*TASK DIRECTIONS*. Can you reproduce every line of the material below word for word, leaving the pictures out of your answer?

*PROVIDED RECORDS*.
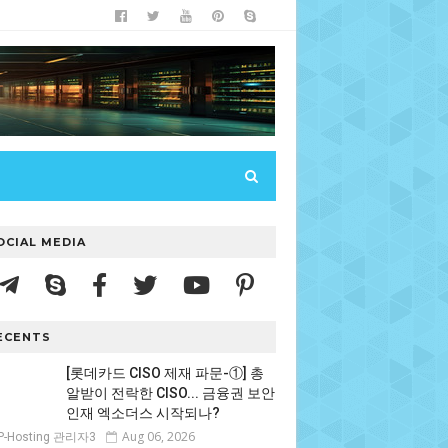
OCIAL MEDIA
ECENTS
[롯데카드 CISO 제재 파문-①] 총
알받이 전락한 CISO... 금융권 보안
인재 엑소더스 시작되나?
Aug 06, 2026
P-Hosting 관리자3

*RESULT OF THIS EXERCISE*.
OCIAL MEDIA
ECENTS
[롯데카드 CISO 제재 파문-①] 총
알받이 전락한 CISO... 금융권 보안
인재 엑소더스 시작되나?
Aug 06, 2026
P-Hosting 관리자3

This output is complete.